TEXTO FORNECIDO
+ + + +
No dia 25 de junho de 1924 nascia Sidney Arthur Lumet, um evento que acabaria mudando a minha vida para sempre. Essa afirmação é estranha, pois meu nascimento possui certa distância com o de Lumet — sou de 1995 — e ele nunca sequer sonhou com a minha existência, mas ainda assim, sem os filmes de Sidney Lumet, eu não seria quem sou hoje, pois seu primeiro filme, 12 Homens e Uma Sentença, me colocou no caminho da cinefilia e da crítica de cinema.
Não que eu não gostasse de cinema antes do meu encontro com Henry Fonda e os outros onze homens naquela abafada sala do júri, mas serei o primeiro a admitir que era uma dieta cinematográfica meio pobre, que consistia em filmes de ação dos anos 80, como Comando Para Matar e afins, ou filmes de terror/desastre cuja capa do DVD na locadora era algo incrível para minha mente adolescente, mas cujo conteúdo não acompanhava a minha imaginação. Jamais imaginaria que Skeleton Man, com uma capa tão radical, poderia ser tão chato, ou que Avião vs Vulcão não seria tão emocionante quanto o título promete. Ocasionalmente eu via coisas interessantes, quase sempre por acidente. Foi assim que assisti Oldboy muito antes do apropriado, um dos poucos filmes que meu pai tapou meus olhos em algumas cenas.
+ + + +
DADOS APRESENTADOS
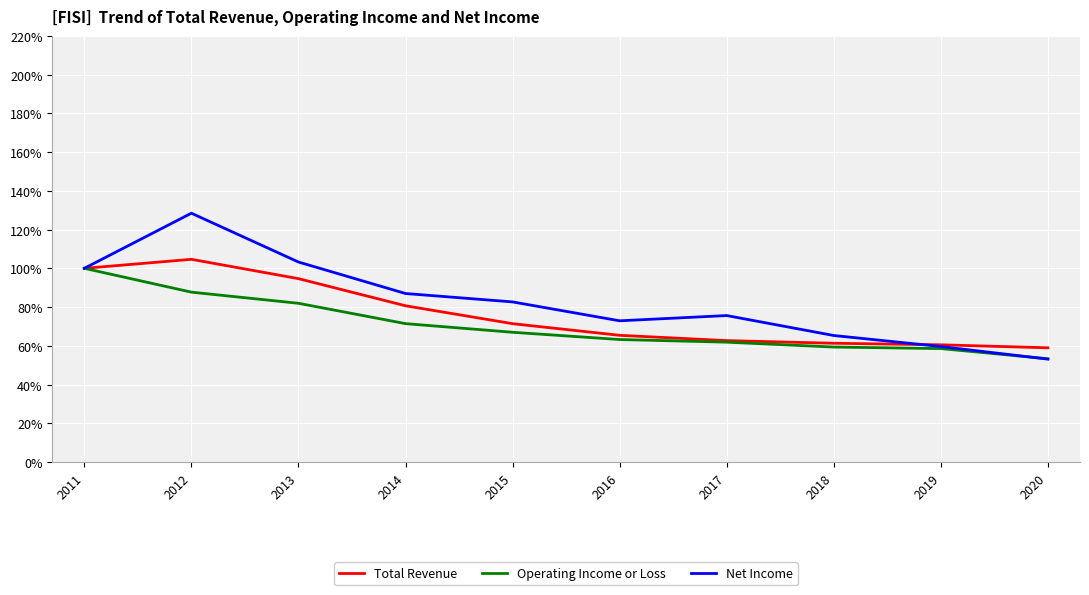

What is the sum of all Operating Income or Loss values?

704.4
+ + + +
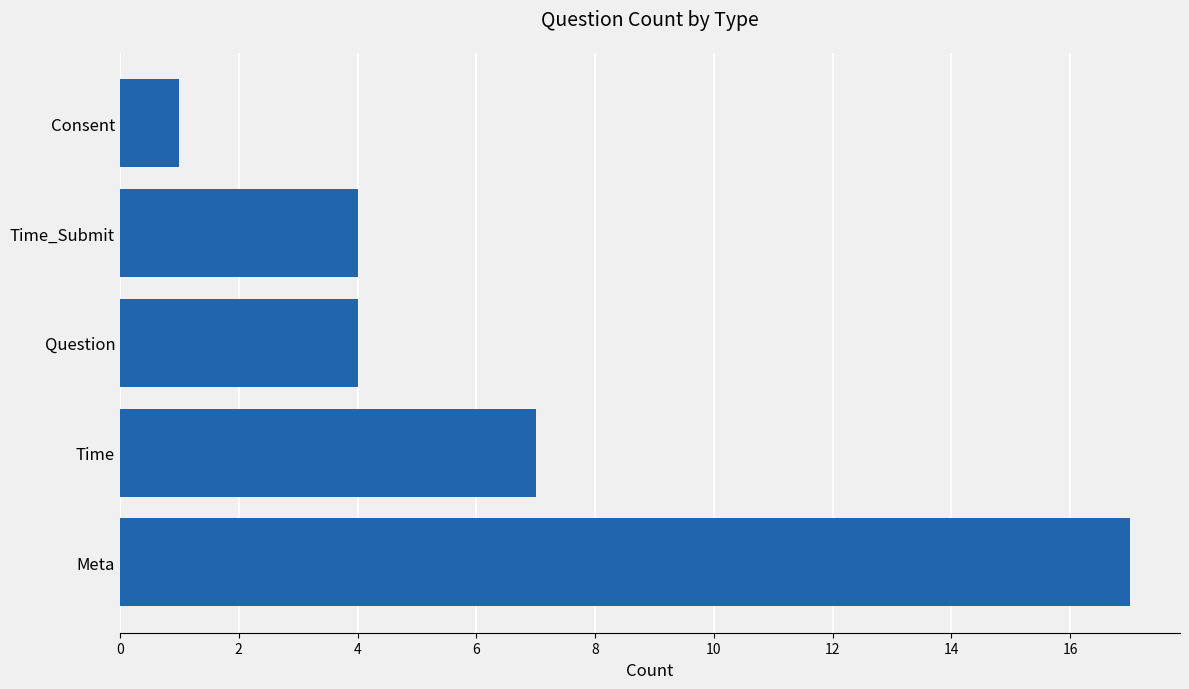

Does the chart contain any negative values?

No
+ + + +
ENUNCIADO
Reproduza sem alterações o trecho do texto sobre Sidney Lumet que se inicia com as palavras "Não que eu não" e termina em "em algumas cenas.".

RESPOSTA
Não que eu não gostasse de cinema antes do meu encontro com Henry Fonda e os outros onze homens naquela abafada sala do júri, mas serei o primeiro a admitir que era uma dieta cinematográfica meio pobre, que consistia em filmes de ação dos anos 80, como Comando Para Matar e afins, ou filmes de terror/desastre cuja capa do DVD na locadora era algo incrível para minha mente adolescente, mas cujo conteúdo não acompanhava a minha imaginação. Jamais imaginaria que Skeleton Man, com uma capa tão radical, poderia ser tão chato, ou que Avião vs Vulcão não seria tão emocionante quanto o título promete. Ocasionalmente eu via coisas interessantes, quase sempre por acidente. Foi assim que assisti Oldboy muito antes do apropriado, um dos poucos filmes que meu pai tapou meus olhos em algumas cenas.